**FRAGMENTO DEL DOCUMENTO:**
--

“Cuando vieron la estrella se llenaron de alegría, y al entrar en la casa, encontraron al niño
con María, su madre, y postrándose, le rindieron homenaje. Luego, abriendo sus cofres, le ofrecieron dones: oro, incienso y mirra” (Mt.2, 10-11)
LA ADORACIÓN: OBEDIENCIA DEL SER
EN LA EPIFANÍA DEL SEÑOR: LA BÚSQUEDA DE LA VERDAD
La estrella fue
guiando a los Magos hacia el lugar adecuado, hacia la Persona adecuada, hacia
Dios, hacia Jesús. Y esa búsqueda, y esa docilidad, los llenó de una inmensa
alegría. Quien busca la verdad y la encuentra se llena de gozo. Porque ningún
otro interés, ningún afán de poder, ningún cálculo político – a diferencia de
Herodes - les había movido en su intento de encontrar aquello, a aquel,
que buscaban.
La alegría es como un
preludio de la visión: “Vieron al niño
con María, su madre”. Y esa visión no les desconcierta, no les sobresalta.
Lo que ven es algo muy normal: al niño con su madre. El texto no dice que
hubiesen entrado en un palacio y que viesen a una reina coronada de oro al lado
de un rey recién nacido, en una cuna adornada con piedras preciosas. No, vieron
al niño con María, su madre.

--

**DATOS RECOPILADOS:**
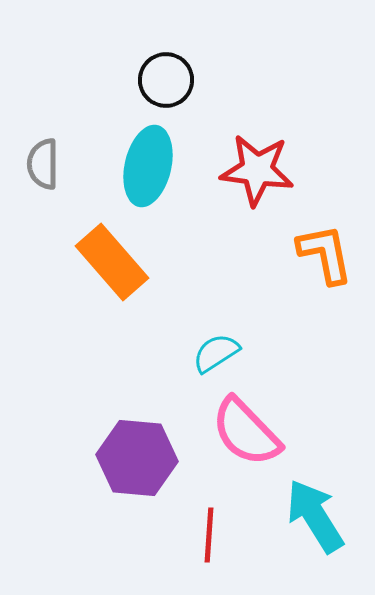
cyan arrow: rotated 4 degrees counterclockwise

--

**TAREA BREVE:**
Resume en dos oraciones el fragmento sobre la Epifanía que aparece arriba.

**RESPUESTA OBTENIDA:**
La estrella guió a los Magos hacia Jesús, y esa búsqueda, en la que no los movió ningún afán de poder ni cálculo político, a diferencia de Herodes, los llenó de una inmensa alegría. Esa alegría fue el preludio de la visión del niño con María, su madre, una escena muy normal que no los desconcertó, pues no vieron un palacio ni una reina coronada de oro.